I was born "late in life" for my parents or at least, at the time, I was considered late.  My mom was 34 and my dad was 38 when I was born.  I do have a brother and sister, but they are both older than I am.  At my current age, ahem in my 40s, that makes my mom and dad 77 and 80, respectively.  My dad has worked manual labor jobs all of his life and was still working at age 80 until he got the Stage 4 Esophageal Cancer diagnosis.  For someone who hated doctors and wouldn't tell you if anything was bothering him, he certainly has seen more than his fair share of doctors and specialists, with everyone asking him how he feels and what his diagnosis is. 

For the past 10 days, dad has been in the hospital.  After taking chemo and still working for several months, he hit what I'm calling a speed bump (I'll hope that is all that it is, but only time will tell).  It was about a month ago when they decided to try a type of "cryotherapy" or "Cryoablation" to try to freeze away some of the tumor.  Ever since he got out of that procedure, he has been feeling a lot worse.  He's not worked in over a month and he mostly sleeps, which is what he's doing now as I'm typing.  For several weeks, we took him to different doctors and the ER, but only got different variations of "he's 80, he has cancer, and he's taking chemo, what do you expect?". I expect the doctor to listen to what is being said and offer some kind of suggestion or explanation as to why dad is going down hill so quickly.  He's not been able to get down and keep down much of anything, and we're concerned that he's losing weight and has no energy.

After many weeks of that, his oncologist came back from an overseas trip and admitted him to the hospital.  The blood work showed that dad was dehydrated and malnourished. It's really hard to think about how hungry he was and that he would have slowly starved to death if something hadn't been done. 
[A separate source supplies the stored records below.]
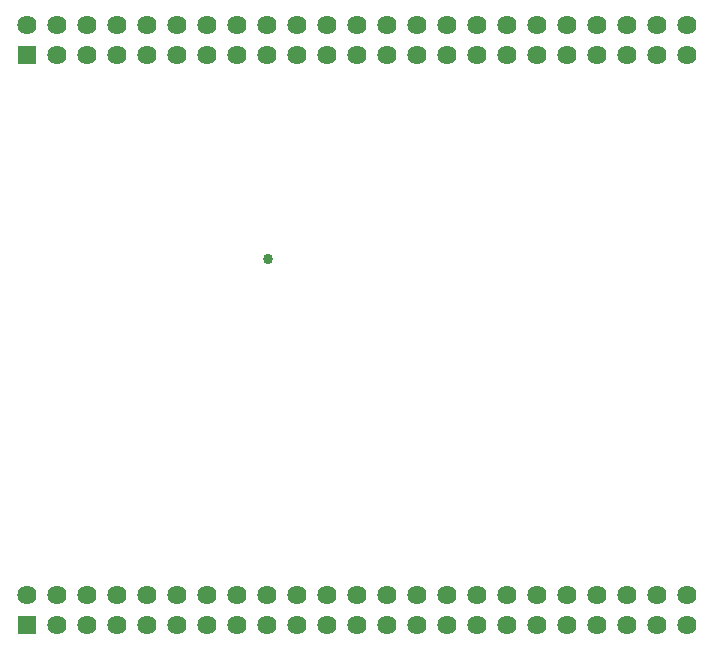
<source format=gbs>
G04 Layer_Color=16711935*
%FSLAX25Y25*%
%MOIN*%
G70*
G01*
G75*
%ADD31C,0.06400*%
%ADD32R,0.06400X0.06400*%
%ADD33C,0.03400*%
D31*
X89383Y19381D02*
D03*
Y9381D02*
D03*
X179383Y19381D02*
D03*
X189383Y9381D02*
D03*
X179383D02*
D03*
X289383D02*
D03*
X299383Y19381D02*
D03*
X259383Y9381D02*
D03*
X189383Y19381D02*
D03*
X199383Y9381D02*
D03*
X169383Y19381D02*
D03*
X99383D02*
D03*
Y9381D02*
D03*
X229383Y19381D02*
D03*
Y9381D02*
D03*
X239383D02*
D03*
X249383D02*
D03*
X239383Y19381D02*
D03*
X249383D02*
D03*
X259383D02*
D03*
X269383D02*
D03*
Y9381D02*
D03*
X279383Y19381D02*
D03*
Y9381D02*
D03*
X289383Y19381D02*
D03*
X299383Y9381D02*
D03*
X219383Y19381D02*
D03*
Y9381D02*
D03*
X209383D02*
D03*
Y19381D02*
D03*
X119383D02*
D03*
X109383D02*
D03*
Y9381D02*
D03*
X119383D02*
D03*
X199383Y19381D02*
D03*
X159383D02*
D03*
X139383Y9381D02*
D03*
X169383D02*
D03*
X129383Y19381D02*
D03*
X139383D02*
D03*
X129383Y9381D02*
D03*
X149383D02*
D03*
Y19381D02*
D03*
X159383Y9381D02*
D03*
X79383Y19381D02*
D03*
X89383Y209381D02*
D03*
Y199381D02*
D03*
X179383Y209381D02*
D03*
X189383Y199381D02*
D03*
X179383D02*
D03*
X289383D02*
D03*
X299383Y209381D02*
D03*
X259383Y199381D02*
D03*
X189383Y209381D02*
D03*
X199383Y199381D02*
D03*
X169383Y209381D02*
D03*
X99383D02*
D03*
Y199381D02*
D03*
X229383Y209381D02*
D03*
Y199381D02*
D03*
X239383D02*
D03*
X249383D02*
D03*
X239383Y209381D02*
D03*
X249383D02*
D03*
X259383D02*
D03*
X269383D02*
D03*
Y199381D02*
D03*
X279383Y209381D02*
D03*
Y199381D02*
D03*
X289383Y209381D02*
D03*
X299383Y199381D02*
D03*
X219383Y209381D02*
D03*
Y199381D02*
D03*
X209383D02*
D03*
Y209381D02*
D03*
X119383D02*
D03*
X109383D02*
D03*
Y199381D02*
D03*
X119383D02*
D03*
X199383Y209381D02*
D03*
X159383D02*
D03*
X139383Y199381D02*
D03*
X169383D02*
D03*
X129383Y209381D02*
D03*
X139383D02*
D03*
X129383Y199381D02*
D03*
X149383D02*
D03*
Y209381D02*
D03*
X159383Y199381D02*
D03*
X79383Y209381D02*
D03*
D32*
Y9381D02*
D03*
Y199381D02*
D03*
D33*
X160000Y131500D02*
D03*
M02*

</source>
My question about all this: what happens to someone who doesn't have anyone advocating for them?  Someone who keeps bugging the doctors and trying to get someone help?  Is this the way we treat the elderly and others who cannot speak for themselves?  There has to be a better way. 

I heard recently that a supervisor said to an employee that "your family and personal life shouldn't get in the way of your job."  I'm not sure how that's possible, unless you hire single orphans who have no outside interests.  Do we live to work or work to live?